Gli Slow Fiction sono una band di New York formata nel 2021 da Julia Vassallo (voce), Paul Knepple e Joseph Skimmons (chitarre), Ryan Duffin (basso) e Akiva Henig (batteria).
La loro storia è abbastanza bella perché nasce in maniera molto poco “industriale”: Vassallo e gli altri si incontrano attraverso Craigslist e amici comuni, e il primo vero incontro della band avviene nell’appartamento di Vassallo nell’East Village. Si mettono seduti in cerchio con le chitarre e lei tira fuori “Brain Protection Agency”. Da lì decidono, sostanzialmente, di essere una band.
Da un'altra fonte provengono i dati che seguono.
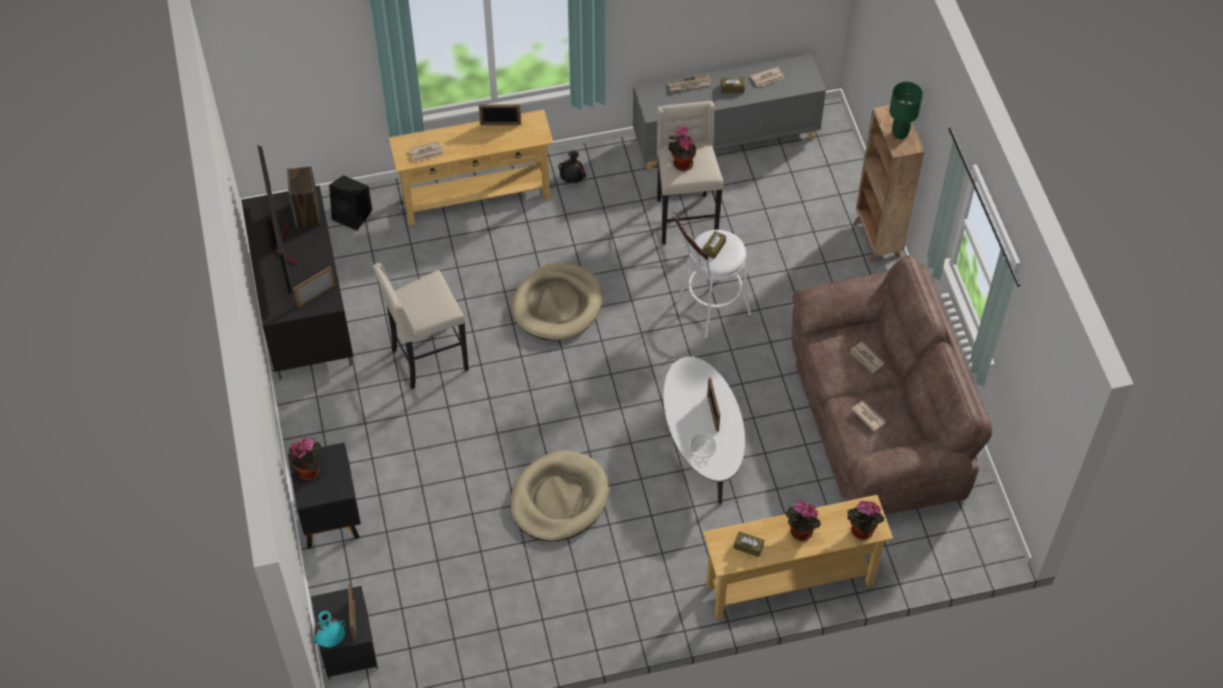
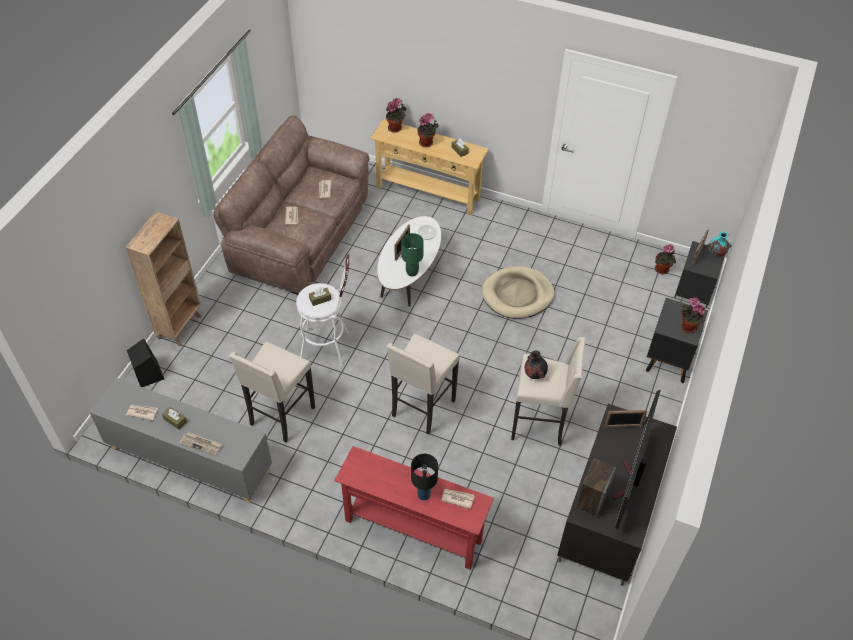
camera: 145 degrees left, 5 degrees down
(353, 215) = (520, 579): black speaker -> black speaker (148, 374)
(457, 140) = (424, 495): none -> black table lamp
(476, 197) = (413, 531): beige console table -> red console table
(500, 124) = (379, 487): picture frame -> none
(557, 304) = (422, 409): beige dog bed -> beige stool
(572, 179) = (329, 499): black vase -> black vase (534, 374)
(681, 163) = (280, 366): potted plant -> potted plant (662, 270)
(899, 133) = (155, 229): green table lamp -> green table lamp (412, 272)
I primi demo vengono registrati dal vivo nel maggio 2021 e quell’estate iniziano a suonare in giro per New York.
Gli Slow Fiction mettono insieme il retaggio dell’indie/alternative rock newyorkese — Yeah Yeah Yeahs, Interpol, The Walkmen — con influenze della poesia della New York School, in particolare Anne Waldman e Ted Berrigan.
Quindi non sono semplicemente una band “garage”: c’è una componente molto letteraria, nervosa e urbana nel modo in cui costruiscono le canzoni.
Nel frattempo diventano una band interessante anche dal vivo, arrivando a condividere il palco con gruppi come Wet Leg, Vundabar ed English Teacher.
Gli Slow Fiction sembrano essere cresciuti più come collettivo che come progetto costruito attorno alla cantante. I membri descrivono il rapporto fra loro come una trasformazione da amici a una sorta di famiglia: tutti contribuiscono alla scrittura e alla forma finale dei pezzi.
“Doollhouse” è il loro debutto sulla lunga distanza: 11 tracce, circa 41 minuti, pubblicate il 7 agosto 2026. È il loro primo LP, autoprodotto dalla band e pubblicato dalla nuova etichetta Tight Knit; il mix è di Sonny DiPerri, mentre il mastering è di Carl Saff.
Le influenze dichiarate per “dollhouse” comprendono Yo La Tengo, Cocteau Twins e Broken Social Scene, e il risultato tende verso uno shoegaze molto leggero, fatto di spazi, chitarre che si sovrappongono e melodie che rimangono sospese.
L’idea ricorrente è quella di guardare le persone dall’esterno, osservarle come se fossero personaggi dentro una casa di bambole, e contemporaneamente chiedersi quanto di ciò che mostriamo agli altri sia veramente noi.
L’incipit di “junior year” è già una dichiarazione d’intenti: la domanda centrale è, in sostanza, chi sei quando nessuno ti sta guardando?
Da lì il disco gira continuamente intorno a identità, performance, voyeurismo, alienazione e percezione. La cosa interessante è che non sembra voler risolvere queste contraddizioni: piuttosto le mette in scena.
E questo spiega anche il titolo: la “dollhouse” è contemporaneamente un luogo intimo e un luogo esposto, una casa privata che però possiamo guardare dall’esterno.
Il singolo “satellite” è particolarmente rivelatore.
Vassallo lo ha concepito intorno all’idea di una persona che guarda qualcosa di terribile alla televisione e, a un certo punto, semplicemente spegne tutto perché non riesce più a sopportarlo. Da lì il pezzo diventa una riflessione sulla nostra capacità — o incapacità — di provare empatia quando le tragedie ci arrivano attraverso uno schermo.
È un tema molto contemporaneo, ma gli Slow Fiction evitano di trasformarlo in una canzone di protesta tradizionale. È più una sensazione di intorpidimento, di distanza, quasi di colpa.
Questo disco non ti dice semplicemente cosa pensare ma ti mette nella posizione scomoda di doverti guardare mentre guardi il mondo.
Se dovessimo collocarli idealmente, diremmo che gli Slow Fiction stanno in un punto abbastanza affascinante fra indie rock newyorkese, noise pop, garage, shoegaze, songwriting quasi poetico.
Ma la cosa che li distingue è Julia Vassallo. La sua scrittura non è quella tipica dell’indie rock confessionale: è più obliqua, osservatrice, piena di immagini e prospettive che cambiano. E la band le costruisce attorno un suono che può essere aggressivo un attimo e quasi etereo quello dopo.